Bupati Langkat Syah Afandin menyampaikan di posko penanggulangan bencana yang ada di Kantor Camat Stabat, Sabtu.
Syah Afandin menyampaikan akibat dampak banjir yang terjadi ada 15 kecamatan yang mengalami akibatnya diantaranya Kecamatan Brandan Barat, Gebang, Besitang, Babalan, Sei Lepan, Stabat, Sawit Seberang.
Selain itu Kecamatan Tanjung Pura, Batang Serangan, Wampu, Secanggang, Binjai, Pematang Jaya, Hinai, Padang Tualang, dengan ketinggian air antara 50 centimeter sampai 200 centimeter.

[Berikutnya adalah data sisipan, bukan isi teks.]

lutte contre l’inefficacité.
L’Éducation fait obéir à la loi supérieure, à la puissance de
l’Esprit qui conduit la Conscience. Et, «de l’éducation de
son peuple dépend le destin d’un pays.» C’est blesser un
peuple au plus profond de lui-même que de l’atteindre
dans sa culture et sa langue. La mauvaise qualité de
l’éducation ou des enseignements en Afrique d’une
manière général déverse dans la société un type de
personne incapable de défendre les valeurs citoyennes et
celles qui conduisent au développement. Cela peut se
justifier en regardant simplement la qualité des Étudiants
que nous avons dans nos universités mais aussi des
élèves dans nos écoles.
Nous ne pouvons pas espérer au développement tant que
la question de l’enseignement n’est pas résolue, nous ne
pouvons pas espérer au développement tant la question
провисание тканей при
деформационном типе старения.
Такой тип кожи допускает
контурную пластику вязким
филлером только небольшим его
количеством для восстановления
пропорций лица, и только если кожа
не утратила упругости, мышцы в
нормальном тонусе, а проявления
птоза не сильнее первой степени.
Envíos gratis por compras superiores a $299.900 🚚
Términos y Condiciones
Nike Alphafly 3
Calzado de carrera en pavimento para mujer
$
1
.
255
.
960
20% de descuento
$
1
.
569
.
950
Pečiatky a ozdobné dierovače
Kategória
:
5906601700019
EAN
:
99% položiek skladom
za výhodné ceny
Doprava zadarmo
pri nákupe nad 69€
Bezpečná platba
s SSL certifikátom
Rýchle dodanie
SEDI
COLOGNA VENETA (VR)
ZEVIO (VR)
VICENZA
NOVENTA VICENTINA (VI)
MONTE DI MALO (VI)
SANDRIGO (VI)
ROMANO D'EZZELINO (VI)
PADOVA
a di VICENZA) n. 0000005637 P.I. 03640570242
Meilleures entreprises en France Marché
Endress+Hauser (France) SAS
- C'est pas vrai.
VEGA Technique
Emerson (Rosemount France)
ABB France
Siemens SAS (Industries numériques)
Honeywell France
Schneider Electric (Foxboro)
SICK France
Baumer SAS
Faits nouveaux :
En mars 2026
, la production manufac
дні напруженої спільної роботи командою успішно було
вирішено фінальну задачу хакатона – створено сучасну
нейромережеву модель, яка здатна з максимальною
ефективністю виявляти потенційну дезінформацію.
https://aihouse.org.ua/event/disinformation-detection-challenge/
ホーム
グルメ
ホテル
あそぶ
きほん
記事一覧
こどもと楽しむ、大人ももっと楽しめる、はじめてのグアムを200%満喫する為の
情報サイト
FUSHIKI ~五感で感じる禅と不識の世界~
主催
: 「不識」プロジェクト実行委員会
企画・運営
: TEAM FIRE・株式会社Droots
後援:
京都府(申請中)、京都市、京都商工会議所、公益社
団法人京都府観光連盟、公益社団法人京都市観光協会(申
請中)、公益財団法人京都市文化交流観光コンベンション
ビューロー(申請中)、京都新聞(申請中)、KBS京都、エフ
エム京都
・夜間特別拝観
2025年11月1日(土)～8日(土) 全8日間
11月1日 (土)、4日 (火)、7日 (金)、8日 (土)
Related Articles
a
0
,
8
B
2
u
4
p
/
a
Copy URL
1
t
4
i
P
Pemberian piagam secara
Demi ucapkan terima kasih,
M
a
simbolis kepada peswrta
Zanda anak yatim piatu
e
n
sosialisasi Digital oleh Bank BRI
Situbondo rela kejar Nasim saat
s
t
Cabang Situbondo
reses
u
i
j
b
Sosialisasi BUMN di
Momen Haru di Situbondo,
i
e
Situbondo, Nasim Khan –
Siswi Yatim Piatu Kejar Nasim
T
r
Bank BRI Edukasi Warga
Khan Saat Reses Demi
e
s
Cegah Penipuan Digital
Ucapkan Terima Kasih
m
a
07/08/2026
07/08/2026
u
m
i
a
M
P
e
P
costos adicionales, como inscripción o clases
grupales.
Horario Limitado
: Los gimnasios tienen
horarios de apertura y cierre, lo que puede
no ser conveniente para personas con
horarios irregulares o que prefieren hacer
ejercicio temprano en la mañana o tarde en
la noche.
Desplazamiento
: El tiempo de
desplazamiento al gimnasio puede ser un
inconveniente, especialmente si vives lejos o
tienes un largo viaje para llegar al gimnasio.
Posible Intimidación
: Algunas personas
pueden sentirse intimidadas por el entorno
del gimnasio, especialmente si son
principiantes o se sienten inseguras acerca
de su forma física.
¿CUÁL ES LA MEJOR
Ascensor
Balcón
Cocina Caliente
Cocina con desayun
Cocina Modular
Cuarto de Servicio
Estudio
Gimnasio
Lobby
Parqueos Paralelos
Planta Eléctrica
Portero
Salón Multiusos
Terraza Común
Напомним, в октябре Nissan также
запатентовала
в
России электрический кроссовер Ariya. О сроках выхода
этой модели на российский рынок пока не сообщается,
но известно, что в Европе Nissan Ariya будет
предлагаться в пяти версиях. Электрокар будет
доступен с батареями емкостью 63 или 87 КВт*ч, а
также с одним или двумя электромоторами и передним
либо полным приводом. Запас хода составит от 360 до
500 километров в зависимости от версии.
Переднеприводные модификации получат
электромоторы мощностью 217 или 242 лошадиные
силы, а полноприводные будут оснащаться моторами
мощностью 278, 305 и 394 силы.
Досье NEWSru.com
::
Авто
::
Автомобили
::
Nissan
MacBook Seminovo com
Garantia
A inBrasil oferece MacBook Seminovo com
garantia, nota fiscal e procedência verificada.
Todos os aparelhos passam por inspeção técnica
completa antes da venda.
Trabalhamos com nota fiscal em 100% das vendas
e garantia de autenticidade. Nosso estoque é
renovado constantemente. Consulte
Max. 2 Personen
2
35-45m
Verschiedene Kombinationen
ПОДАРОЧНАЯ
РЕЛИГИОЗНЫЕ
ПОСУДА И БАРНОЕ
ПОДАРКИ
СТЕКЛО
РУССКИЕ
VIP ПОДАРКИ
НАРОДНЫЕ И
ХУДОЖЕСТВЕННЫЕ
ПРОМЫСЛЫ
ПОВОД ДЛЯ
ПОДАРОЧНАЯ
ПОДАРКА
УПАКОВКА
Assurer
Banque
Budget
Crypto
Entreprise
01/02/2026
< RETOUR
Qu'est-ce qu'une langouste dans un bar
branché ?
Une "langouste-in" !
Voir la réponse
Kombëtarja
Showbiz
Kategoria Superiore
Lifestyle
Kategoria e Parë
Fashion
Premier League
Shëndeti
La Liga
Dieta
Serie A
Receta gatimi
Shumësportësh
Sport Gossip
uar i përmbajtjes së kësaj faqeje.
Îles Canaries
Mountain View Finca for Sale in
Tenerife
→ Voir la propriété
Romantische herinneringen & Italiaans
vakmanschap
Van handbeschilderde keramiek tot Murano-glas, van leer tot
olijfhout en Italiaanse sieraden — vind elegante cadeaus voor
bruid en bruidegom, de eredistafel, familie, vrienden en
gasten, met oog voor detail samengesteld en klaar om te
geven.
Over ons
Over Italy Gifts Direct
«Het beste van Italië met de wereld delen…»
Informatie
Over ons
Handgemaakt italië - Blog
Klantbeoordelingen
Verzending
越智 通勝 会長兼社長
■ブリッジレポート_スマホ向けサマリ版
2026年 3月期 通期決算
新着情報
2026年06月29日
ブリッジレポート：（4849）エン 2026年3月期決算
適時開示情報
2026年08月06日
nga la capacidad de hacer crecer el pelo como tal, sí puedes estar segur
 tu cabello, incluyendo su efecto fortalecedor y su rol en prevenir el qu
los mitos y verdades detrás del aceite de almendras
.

Sementara dampak dari bencana yang terjadi antara lain rumah dan pemukiman warga tenggelam, fasilitas umum rusak, lahan pertanian, perkebunan, peternakan, akses jalan terputus, listrik tumbang, jaringan komunimasi terputus.
Pihak Pemkab Langkat bersama Polri, TNI, dan kalangan masyarakat luas lainnya terus bahu membahu mengirimkan berbagai bantuan ke lokasi bencana.
Namun, ada yang masih terkendala di lapangan diakibatkan tingginya air di lokasi desa yang dituju, jadi ada yang belum tertembus, namun bantuan sudah terus diupayakan untuk terus disampaikan kepada warga.